#### [Text shown]

Another critical parameter that has an essential influence on the stability of a rock is the slope angle [26]. Slope angle was classified into four categories, <5°, 6°–15°, 16°–35°, and >36°, and later normalized with values within the range 0.1–0.9. In the present study, a higher slope angle represents areas with higher susceptibility to instability issues, thus having higher normalized values (Figure 5).

3.1.3. Density of Discontinuities

The limestone formations covering the northern and eastern sections of the Acropolis Hill are characterized by a relatively intense fracturing pattern. This is mainly responsible for the loosening of the limestone. The western and southern section of the Acropolis Hill presents a much gentler fracturing scheme. Edge detection techniques were applied to detect the discontinuities from the very high-resolution aerial image (2 cm resolution). Edge detection techniques can detect edges by identifying areas within the image when image intensity changes sharply [40]. Three R packages were used, “pixmap”, “EBImage”, and “magick”, producing two raster format files that illustrate the horizontal and vertical lineaments found in the aerial image. The Sobel algorithm was used for this operation. Sobel operator is a discrete differentiation operator applied to calculate an approximate absolute gradient magnitude at each pixel of an image for edge detection [41]. It uses a pair of 3 × 3 kernels, Gx for horizontal edges and Gy for vertical edges, which are convolved with the original image to calculate approximations of the derivatives [42,43]. Figure 6 illustrates an example concerning a section in the south–east slope of Acropolis Hill and the way the Sobel operator provides the horizontal, vertical, and combined output. By using specific spatial functions, vector files representing the lineaments were extracted. The next step of the process involved removing all the vectors not identified as discontinuities. In more detail, the process involved overlaying the digitized tectonic features in a GIS environment and compared it with the vector files that were generated by the image analysis process. Features that appear to represent the faults were removed. The remaining were converted into a raster file that represented the density of the discontinuities with higher density areas indicating potential unstable areas (Figure 7 and Figure 8). The density of discontinuities was constructed through spatial functions that calculate the magnitude-per-unit area from a polyline feature that falls within a radius around each cell [29].

#### [What is needed]
According to the Acropolis Hill slope text, what was the resolution of the aerial image used to detect the discontinuities?

#### [Supplied information]

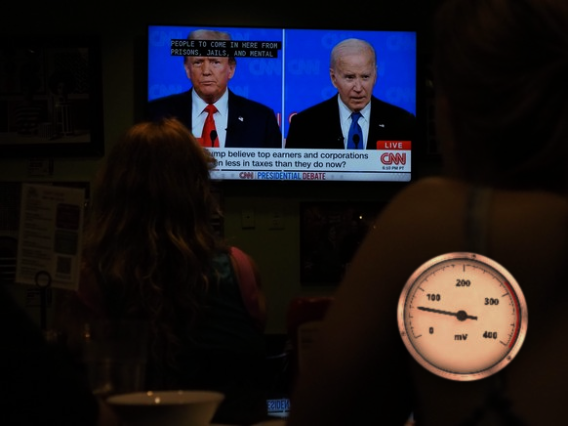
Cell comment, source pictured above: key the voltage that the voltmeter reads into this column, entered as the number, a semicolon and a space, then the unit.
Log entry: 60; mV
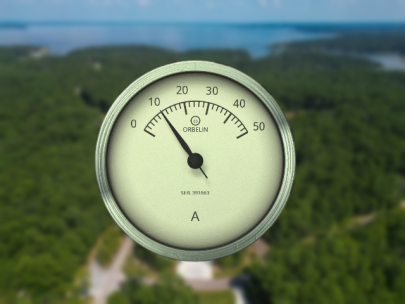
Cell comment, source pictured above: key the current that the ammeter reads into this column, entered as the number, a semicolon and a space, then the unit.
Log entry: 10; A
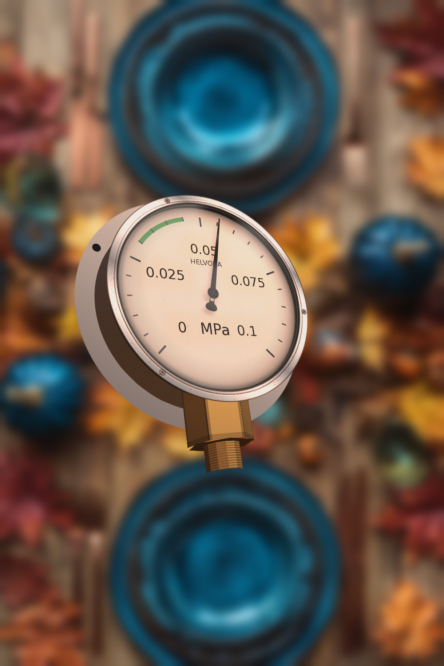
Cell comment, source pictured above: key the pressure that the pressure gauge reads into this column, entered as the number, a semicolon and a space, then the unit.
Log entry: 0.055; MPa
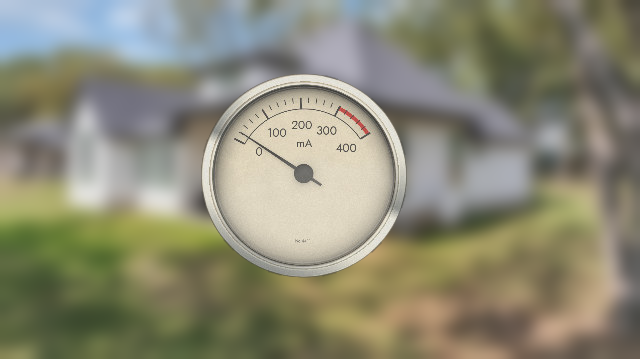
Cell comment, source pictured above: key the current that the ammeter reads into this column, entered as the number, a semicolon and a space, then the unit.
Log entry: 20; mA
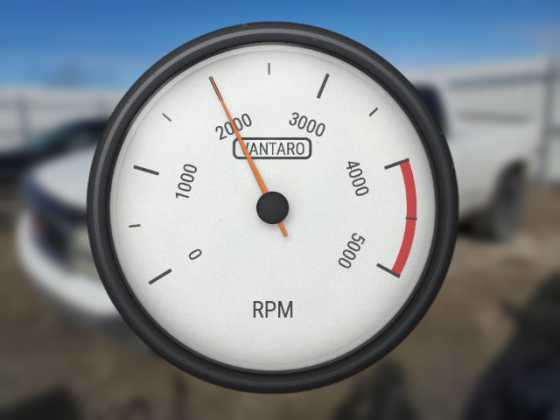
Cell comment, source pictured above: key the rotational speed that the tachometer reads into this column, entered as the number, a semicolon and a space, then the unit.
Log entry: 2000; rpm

---

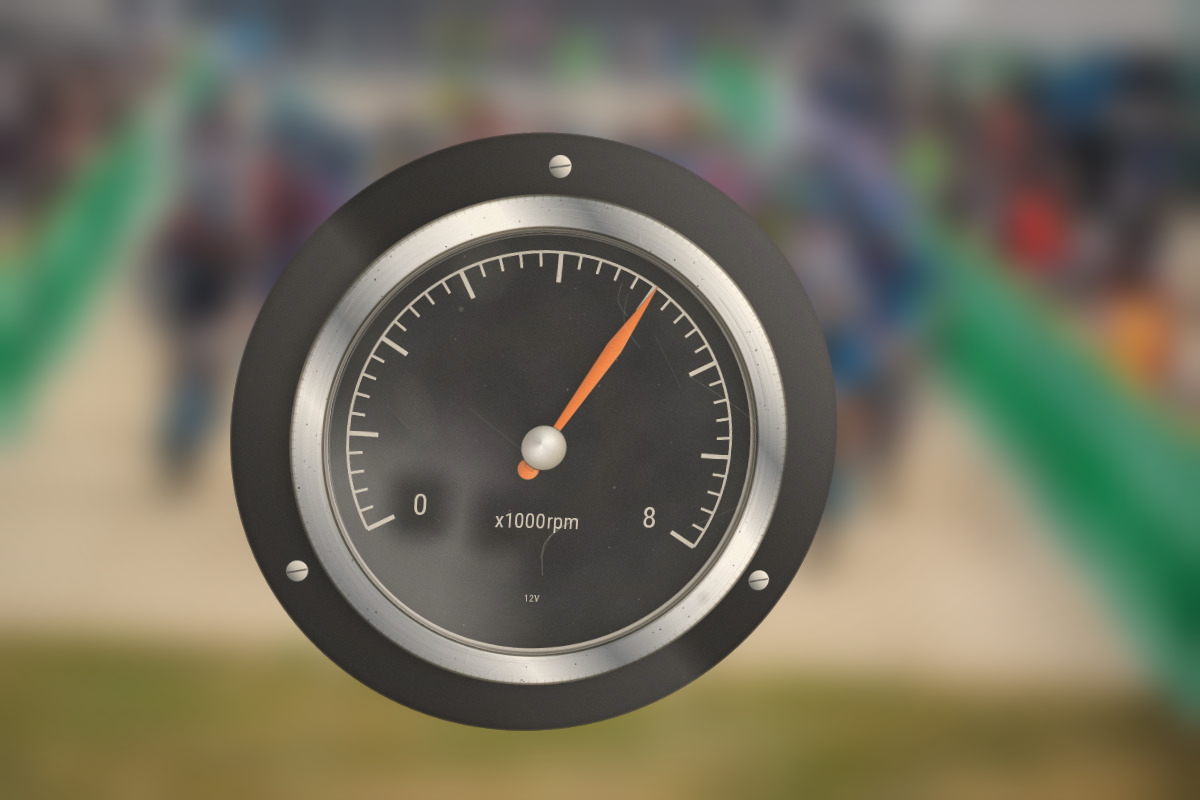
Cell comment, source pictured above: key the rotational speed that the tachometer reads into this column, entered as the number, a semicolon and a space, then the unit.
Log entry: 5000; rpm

#### [Response]
2 cm